The Joy of Discovery
You Can’t Take a Balloon into The Museum of Fine Arts
By Jacqueline Preiss Weitzman and Robin Preiss Glazer
I just began reading a biography of Norman Rockwell called American Mirror: The Life and Art of Norman Rockwell. Featured in this artist’s renderings for The Saturday Evening Post covers were wonderful paintings filled with a sense of community and small town civic closeness and interaction that have made his work suddenly “in” in the art world, when for years it wasn’t. Witness perhaps his most famous painting, “Saying Grace”, auctioned for 46 million dollars at Sotheby’s recently! It depicts a small boy and his grandmother at a local, rather greasy spoon diner, sharing a lunch. Before they commence eating, their heads are bowed. The looks of awe and wonder on the faces of a collection of tough characters gathered about their table are a story in itself. Which leads me to my next point. Norman Rockwell’s paintings WERE a story.

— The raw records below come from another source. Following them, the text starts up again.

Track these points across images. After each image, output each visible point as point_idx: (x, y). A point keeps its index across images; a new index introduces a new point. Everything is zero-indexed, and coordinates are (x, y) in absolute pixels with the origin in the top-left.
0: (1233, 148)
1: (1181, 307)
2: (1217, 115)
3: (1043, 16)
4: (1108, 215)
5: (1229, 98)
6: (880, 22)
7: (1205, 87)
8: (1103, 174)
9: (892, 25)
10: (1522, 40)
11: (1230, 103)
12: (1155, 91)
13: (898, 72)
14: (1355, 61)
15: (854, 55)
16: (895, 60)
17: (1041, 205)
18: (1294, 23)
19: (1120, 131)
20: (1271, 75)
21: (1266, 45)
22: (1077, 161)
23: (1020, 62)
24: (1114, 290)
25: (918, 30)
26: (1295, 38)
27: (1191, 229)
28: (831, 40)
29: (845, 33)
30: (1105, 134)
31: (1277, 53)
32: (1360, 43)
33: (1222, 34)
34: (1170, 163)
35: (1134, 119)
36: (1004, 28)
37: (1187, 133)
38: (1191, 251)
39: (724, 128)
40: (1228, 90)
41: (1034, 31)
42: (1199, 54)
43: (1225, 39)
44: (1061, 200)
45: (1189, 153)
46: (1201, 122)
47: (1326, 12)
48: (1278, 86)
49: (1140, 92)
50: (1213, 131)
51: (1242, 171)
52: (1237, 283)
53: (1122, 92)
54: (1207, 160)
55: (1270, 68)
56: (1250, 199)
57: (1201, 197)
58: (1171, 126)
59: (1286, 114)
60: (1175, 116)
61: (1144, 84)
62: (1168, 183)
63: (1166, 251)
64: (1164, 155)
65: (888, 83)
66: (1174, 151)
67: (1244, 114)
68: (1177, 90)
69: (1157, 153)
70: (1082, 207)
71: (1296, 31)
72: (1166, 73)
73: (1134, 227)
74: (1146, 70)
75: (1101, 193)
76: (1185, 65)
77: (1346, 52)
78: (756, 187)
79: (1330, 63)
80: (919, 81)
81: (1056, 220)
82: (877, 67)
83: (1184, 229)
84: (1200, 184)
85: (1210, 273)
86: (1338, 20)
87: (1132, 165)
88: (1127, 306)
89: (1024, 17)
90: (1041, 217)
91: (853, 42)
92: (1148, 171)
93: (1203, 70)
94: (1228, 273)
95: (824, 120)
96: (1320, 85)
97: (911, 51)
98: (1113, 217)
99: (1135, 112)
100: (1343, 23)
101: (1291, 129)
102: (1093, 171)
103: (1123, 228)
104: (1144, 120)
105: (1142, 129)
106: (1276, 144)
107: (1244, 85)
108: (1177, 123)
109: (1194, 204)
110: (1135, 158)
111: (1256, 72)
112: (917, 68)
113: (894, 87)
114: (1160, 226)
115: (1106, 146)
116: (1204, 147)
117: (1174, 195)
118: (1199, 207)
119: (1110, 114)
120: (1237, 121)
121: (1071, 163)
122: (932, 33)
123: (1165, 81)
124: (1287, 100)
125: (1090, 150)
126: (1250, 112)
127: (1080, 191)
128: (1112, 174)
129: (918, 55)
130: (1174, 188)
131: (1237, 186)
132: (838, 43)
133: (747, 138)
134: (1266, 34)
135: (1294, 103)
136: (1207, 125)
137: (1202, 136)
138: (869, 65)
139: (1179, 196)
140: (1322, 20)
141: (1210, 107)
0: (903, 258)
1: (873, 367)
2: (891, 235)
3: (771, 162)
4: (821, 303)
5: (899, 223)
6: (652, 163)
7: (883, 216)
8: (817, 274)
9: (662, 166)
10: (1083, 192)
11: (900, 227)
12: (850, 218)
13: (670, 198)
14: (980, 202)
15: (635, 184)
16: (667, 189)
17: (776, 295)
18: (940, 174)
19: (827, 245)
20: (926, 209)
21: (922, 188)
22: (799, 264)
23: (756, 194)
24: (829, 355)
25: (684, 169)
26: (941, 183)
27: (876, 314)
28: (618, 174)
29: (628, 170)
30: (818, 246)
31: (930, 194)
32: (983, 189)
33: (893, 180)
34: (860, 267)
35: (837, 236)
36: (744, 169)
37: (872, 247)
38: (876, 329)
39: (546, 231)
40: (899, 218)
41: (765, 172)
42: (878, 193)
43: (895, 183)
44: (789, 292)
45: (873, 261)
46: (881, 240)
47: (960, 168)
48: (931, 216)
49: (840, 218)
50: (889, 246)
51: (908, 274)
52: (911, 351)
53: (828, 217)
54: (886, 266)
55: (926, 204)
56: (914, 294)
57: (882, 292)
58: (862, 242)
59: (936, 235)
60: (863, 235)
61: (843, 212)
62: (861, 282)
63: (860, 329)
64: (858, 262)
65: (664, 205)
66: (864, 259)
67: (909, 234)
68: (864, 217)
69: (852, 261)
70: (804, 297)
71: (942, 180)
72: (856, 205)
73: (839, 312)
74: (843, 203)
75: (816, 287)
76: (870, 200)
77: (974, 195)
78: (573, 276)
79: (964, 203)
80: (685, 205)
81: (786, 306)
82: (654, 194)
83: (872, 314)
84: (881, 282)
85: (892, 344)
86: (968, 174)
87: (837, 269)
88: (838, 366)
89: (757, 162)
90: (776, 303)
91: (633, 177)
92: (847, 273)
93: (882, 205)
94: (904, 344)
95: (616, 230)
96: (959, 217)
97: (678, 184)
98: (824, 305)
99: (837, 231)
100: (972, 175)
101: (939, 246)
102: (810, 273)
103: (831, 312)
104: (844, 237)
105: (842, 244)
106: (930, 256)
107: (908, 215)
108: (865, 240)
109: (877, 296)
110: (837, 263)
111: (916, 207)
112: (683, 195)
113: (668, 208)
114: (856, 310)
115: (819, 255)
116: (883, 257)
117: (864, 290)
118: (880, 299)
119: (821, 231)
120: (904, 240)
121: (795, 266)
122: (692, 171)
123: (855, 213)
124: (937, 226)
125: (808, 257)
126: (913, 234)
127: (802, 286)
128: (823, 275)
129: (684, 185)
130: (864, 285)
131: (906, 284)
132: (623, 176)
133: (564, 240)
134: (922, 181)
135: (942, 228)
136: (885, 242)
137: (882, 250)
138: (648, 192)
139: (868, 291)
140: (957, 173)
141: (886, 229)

Love this quote from the book:
Underlying Rockwell’s every painting and gesture was his faith
in the redemptive power of storytelling – stories were a buffer
against despair and emptiness. Each of his Post covers amounts
to a one–frame story complete with protagonist and plot… The
public that saw and appreciated his paintings walked away from
them thinking not about the dominance of cerulean blue or cadmium
yellow but about the kid on the twenty-foot-high diving board up
in the sky, terrified as he peers over the edge and realizes there is
only one way down.
So, when I read THIS picture book, a lot of things clicked for me as relates to the above quote and what the art and narrative of a picture book can open up for your young reader. What I love about You Can’t Take a Balloon into The Museum of Fine Arts is the joy of discovery it allows a child as they turn the pages and follow a story of two siblings on a jaunt to the Museum with their grandparents as events unravel and interesting people and paintings pop up!

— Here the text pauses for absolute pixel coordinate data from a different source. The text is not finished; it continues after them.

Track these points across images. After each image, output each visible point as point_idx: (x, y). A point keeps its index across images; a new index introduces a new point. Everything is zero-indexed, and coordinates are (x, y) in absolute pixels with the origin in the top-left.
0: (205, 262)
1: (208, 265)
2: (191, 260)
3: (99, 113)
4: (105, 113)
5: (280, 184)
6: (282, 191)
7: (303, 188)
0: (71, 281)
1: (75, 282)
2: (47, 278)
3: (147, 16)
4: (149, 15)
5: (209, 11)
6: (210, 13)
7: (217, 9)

Wordlessly, in a combination of side-by-side color and black and white frames on each page, what unfolds is a seemingly planned quiet outing to the Museum of Fine Arts that goes awry. An innocent green balloon provides the impetus that the grandmother agrees to hold (no balloons allowed in the Museum) and it slips from her grasp! As it glides silently through the Museum and up and down the streets of historic Boston, a gathering crowd from a helmeted motorcyclist to a golf and tennis attired husband and wife follow, as the frenetic pace begins and heightens.

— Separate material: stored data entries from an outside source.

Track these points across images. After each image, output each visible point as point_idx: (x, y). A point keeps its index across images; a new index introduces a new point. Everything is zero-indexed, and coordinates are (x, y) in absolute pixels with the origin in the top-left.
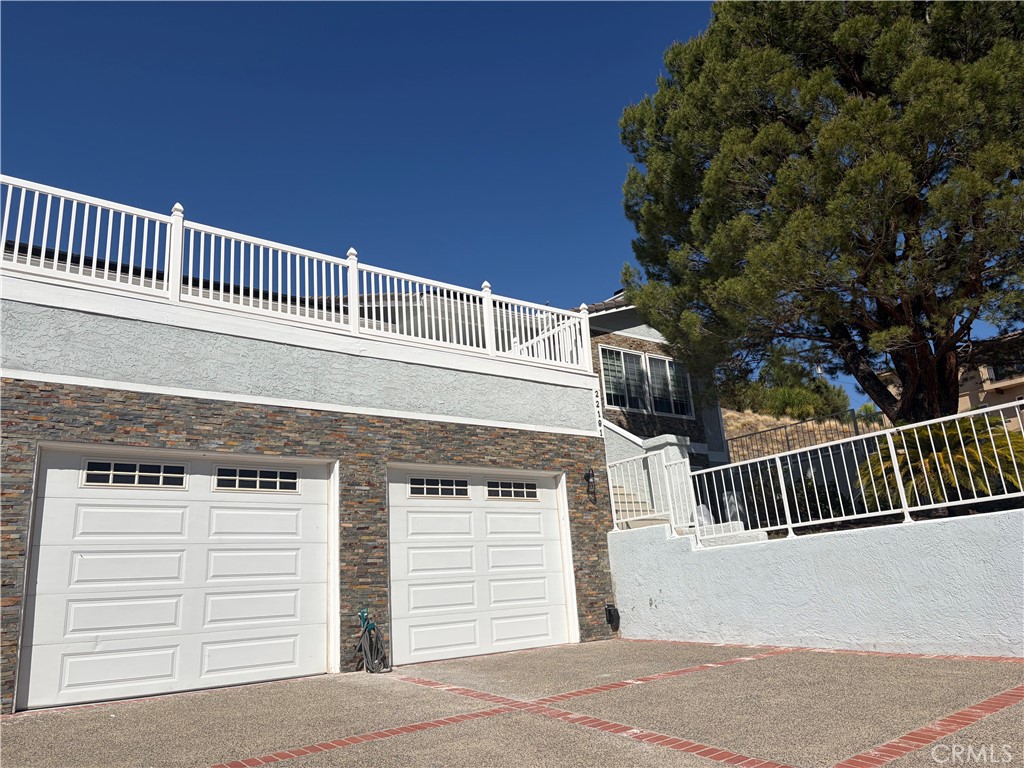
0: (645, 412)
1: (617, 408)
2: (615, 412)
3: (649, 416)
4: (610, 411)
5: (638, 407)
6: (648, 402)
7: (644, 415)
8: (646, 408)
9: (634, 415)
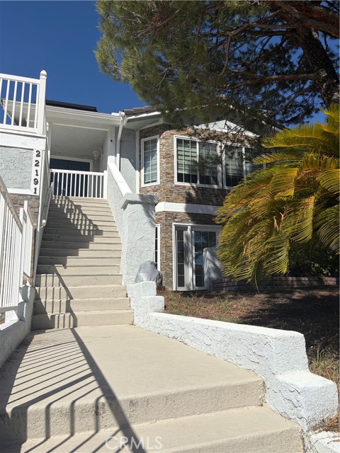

Life and art are mirrored, as the people chanced upon are close reflections of the famous sculptures and paintings the young children stop to admire with their grandfather.
AND interspersed in the chase are thirty-three past and present legends connected with Boston from all walks of life. Your young reader will spy well-known sports greats, Bill Russell and Larry Bird, literary lioness, Louisa May Alcott and some, whose contributions may not be known to your child such as Elizabeth Vergoose that many believe to be the legendary Mother Goose! Interesting facts about the people pictured in the chase may be found at the back of the book with the dates and their contributions listed. The fun is spying as many as you can and then turning to the back of the book to learn about those unrecognized, yet famous social and historical figures pictured.
For instance, your young reader may not recognize the name Phyllis Wheatley, born in Africa and kidnapped at age seven! Educated by the Boston family to whom she was sold, she became one of the best-known poets of the 1800’s. Here are a sampling, some of whom I did not know, of the thirty-three noteworthy figures hidden in the crowd: Robert Gould Shaw, whose story was depicted in the movie, Glory, and a Boston dentist named William Thomas Green Morton, who first publicly demonstrated the use of ether anesthesia.
I love the intergenerational-shared day plotline as the grandparents participate in the pandemonium with the kids. The look on the young girl’s face as she looks into her grandmother’s eyes on their shared blanket as fireworks fill the skies at the end of a perfectly imperfect day is a lovely moment the reader is allowed to peek in on. That look is a story itself. It says in so many words, “I had a wonderful day with you today, grandma and I loved it AND you!” How’s that for a one frame story?
It’s worth a trip to Boston with this book in hand just to follow the same path of discovery as this foursome and the entourage they assemble in their pursuit of a balloon around Boston.
The Norman Rockwell book I mentioned opens with a quote from Edith Wharton:
There are two ways of spreading light:
be the candle or the mirror that reflects it.
Be the candle that reflects the light of a picture book such as this one with your young reader. In a world that is fraught with sometimes-dark days, books are the relief and the remedy for young and hopeful hearts that we hope will continue to be so. Light the candle with a picture book!